ABOUT THIS TASK: Exact copy, no pictures: repeat the data that follows.

DATA FOR THE TASK:
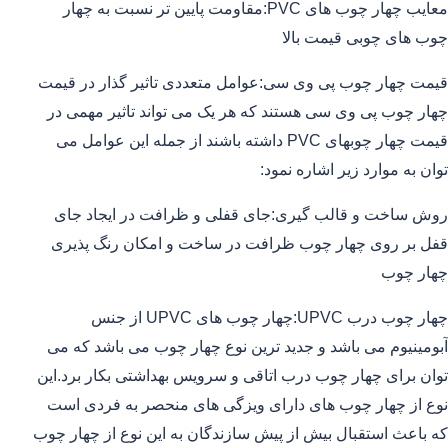
معایب چهار چوب های PVC:مقاومت پایین تر نسبت به چهار
چوب های چوبی قیمت بالا
قیمت چهار چوب پی وی سی:عوامل متعددی تاثیر گذار در قیمت
چهار چوب پی وی سی هستند که هر یک می تواند تاثیر مهمی در
قیمت چهار چوبهای PVC داشته باشند از جمله این عوامل می
توان به موارد زیر اشاره نمود:
روش ساخت و قالب گیری:جای قفلی و ظرافت در ایجاد جای
قفل بر روی چهار چوب ظرافت در ساخت و امکان رنگ پذیری
چهار چوب
چهار چوب درب UPVC:چهار چوب های UPVC از جنس
آبومینیوم می باشد و جدید ترین نوع چهار چوب می باشد که می
توان برای چهار چوب درب اتاقی و سرویس بهداشتی بکار برد.این
نوع از چهار چوب های دارای ویزگی های منحصر به فردی است
که باعث استقبال بیش از پیش سازندگان به این نوع از چهار چوب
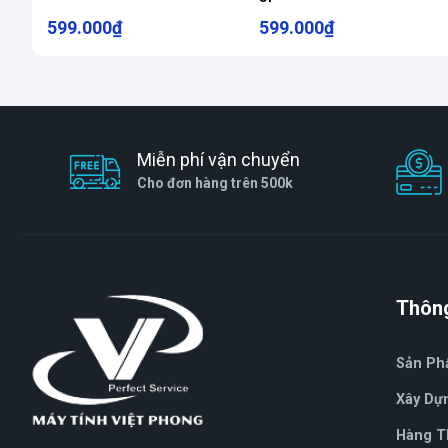
599.000₫
599.000₫
Miễn phí vận chuyển
Cho đơn hàng trên 500k
Thông
Sản P
Xây Dự
Hàng T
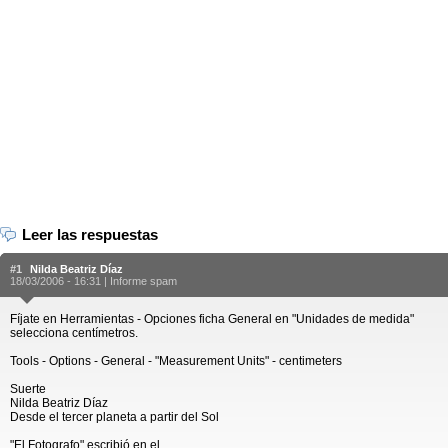
Leer las respuestas
#1
Nilda Beatriz Díaz
18/03/2006 - 16:31 |
Informe spam
Fíjate en Herramientas - Opciones ficha General en "Unidades de medida"
selecciona centímetros.
Tools - Options - General - "Measurement Units" - centimeters
Suerte
Nilda Beatriz Díaz
Desde el tercer planeta a partir del Sol
"El Fotografo" escribió en el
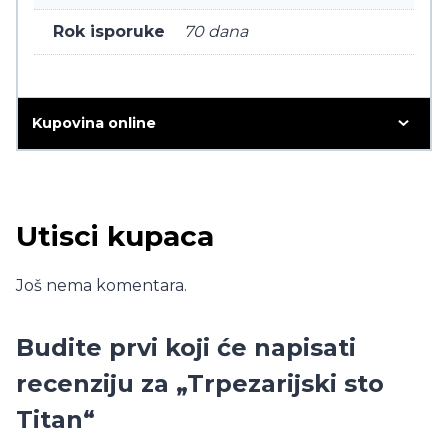
Rok isporuke
70 dana
Kupovina online
Utisci kupaca
Još nema komentara.
Budite prvi koji će napisati
recenziju za „Trpezarijski sto
Titan“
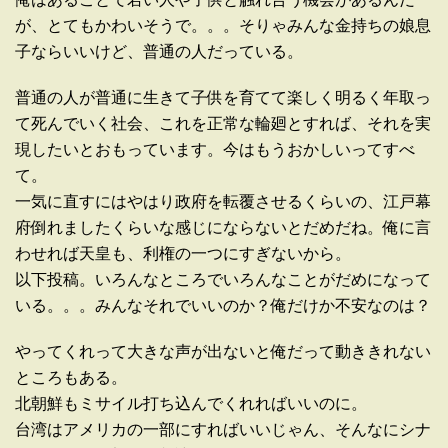
が、とてもかわいそうで。。。そりゃみんな金持ちの娘息
子ならいいけど、普通の人だっている。
普通の人が普通に生きて子供を育てて楽しく明るく年取っ
て死んでいく社会、これを正常な輪廻とすれば、それを実
現したいとおもっています。今はもうおかしいってすべ
て。
一気に直すにはやはり政府を転覆させるくらいの、江戸幕
府倒れましたくらいな感じにならないとだめだね。俺に言
わせれば天皇も、利権の一つにすぎないから。
以下投稿。いろんなところでいろんなことがだめになって
いる。。。みんなそれでいいのか？俺だけか不安なのは？
やってくれって大きな声が出ないと俺だって動ききれない
ところもある。
北朝鮮もミサイル打ち込んでくれればいいのに。
台湾はアメリカの一部にすればいいじゃん、そんなにシナ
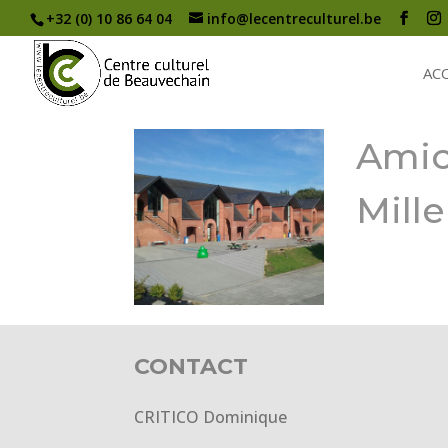
+32 (0) 10 86 64 04
info@lecentreculturel.be
AC
Amic
Mille
CONTACT
CRITICO Dominique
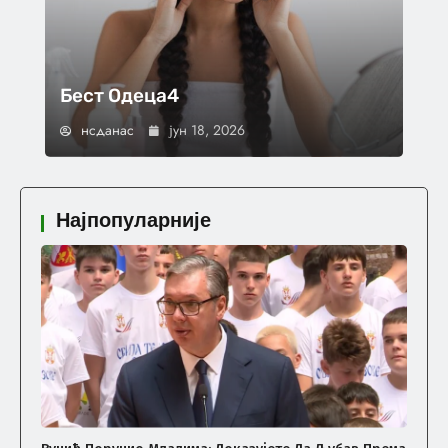
Бест Одеца4
нсданас
јун 18, 2026
Најпопуларније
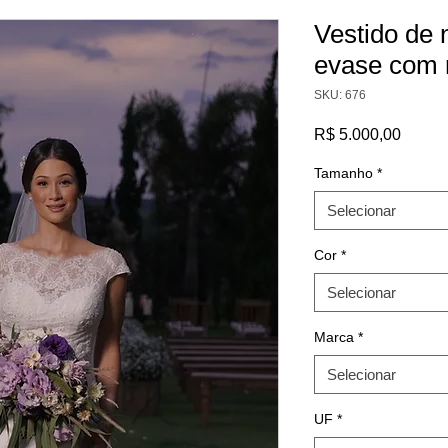
Vestido de 
evase com 
SKU: 676
Preço
R$ 5.000,00
Tamanho
*
Selecionar
Cor
*
Selecionar
Marca
*
Selecionar
UF
*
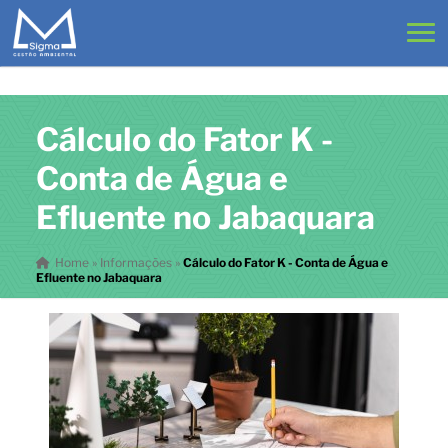
Cálculo do Fator K -
Conta de Água e
Efluente no Jabaquara
Home
»
Informações
»
Cálculo do Fator K - Conta de Água e
Efluente no Jabaquara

OUTPUT FOR THIS TASK:
معایب چهار چوب های PVC:مقاومت پایین تر نسبت به چهار
چوب های چوبی قیمت بالا
قیمت چهار چوب پی وی سی:عوامل متعددی تاثیر گذار در قیمت
چهار چوب پی وی سی هستند که هر یک می تواند تاثیر مهمی در
قیمت چهار چوبهای PVC داشته باشند از جمله این عوامل می
توان به موارد زیر اشاره نمود:
روش ساخت و قالب گیری:جای قفلی و ظرافت در ایجاد جای
قفل بر روی چهار چوب ظرافت در ساخت و امکان رنگ پذیری
چهار چوب
چهار چوب درب UPVC:چهار چوب های UPVC از جنس
آبومینیوم می باشد و جدید ترین نوع چهار چوب می باشد که می
توان برای چهار چوب درب اتاقی و سرویس بهداشتی بکار برد.این
نوع از چهار چوب های دارای ویزگی های منحصر به فردی است
که باعث استقبال بیش از پیش سازندگان به این نوع از چهار چوب
599.000₫
599.000₫
Miễn phí vận chuyển
Cho đơn hàng trên 500k
Thông
Sản P
Xây Dự
Hàng T
Leer las respuestas
#1
Nilda Beatriz Díaz
18/03/2006 - 16:31 |
Informe spam
Fíjate en Herramientas - Opciones ficha General en "Unidades de medida"
selecciona centímetros.
Tools - Options - General - "Measurement Units" - centimeters
Suerte
Nilda Beatriz Díaz
Desde el tercer planeta a partir del Sol
"El Fotografo" escribió en el
Rok isporuke
70 dana
Kupovina online
Utisci kupaca
Još nema komentara.
Budite prvi koji će napisati
recenziju za „Trpezarijski sto
Titan“
が、とてもかわいそうで。。。そりゃみんな金持ちの娘息
子ならいいけど、普通の人だっている。
普通の人が普通に生きて子供を育てて楽しく明るく年取っ
て死んでいく社会、これを正常な輪廻とすれば、それを実
現したいとおもっています。今はもうおかしいってすべ
て。
一気に直すにはやはり政府を転覆させるくらいの、江戸幕
府倒れましたくらいな感じにならないとだめだね。俺に言
わせれば天皇も、利権の一つにすぎないから。
以下投稿。いろんなところでいろんなことがだめになって
いる。。。みんなそれでいいのか？俺だけか不安なのは？
やってくれって大きな声が出ないと俺だって動ききれない
ところもある。
北朝鮮もミサイル打ち込んでくれればいいのに。
台湾はアメリカの一部にすればいいじゃん、そんなにシナ
+32 (0) 10 86 64 04
info@lecentreculturel.be
AC
Amic
Mille
CONTACT
CRITICO Dominique
Бест Одеца4
нсданас
јун 18, 2026
Најпопуларније
Vestido de 
evase com 
SKU: 676
Preço
R$ 5.000,00
Tamanho
*
Selecionar
Cor
*
Selecionar
Marca
*
Selecionar
UF
*
Cálculo do Fator K -
Conta de Água e
Efluente no Jabaquara
Home
»
Informações
»
Cálculo do Fator K - Conta de Água e
Efluente no Jabaquara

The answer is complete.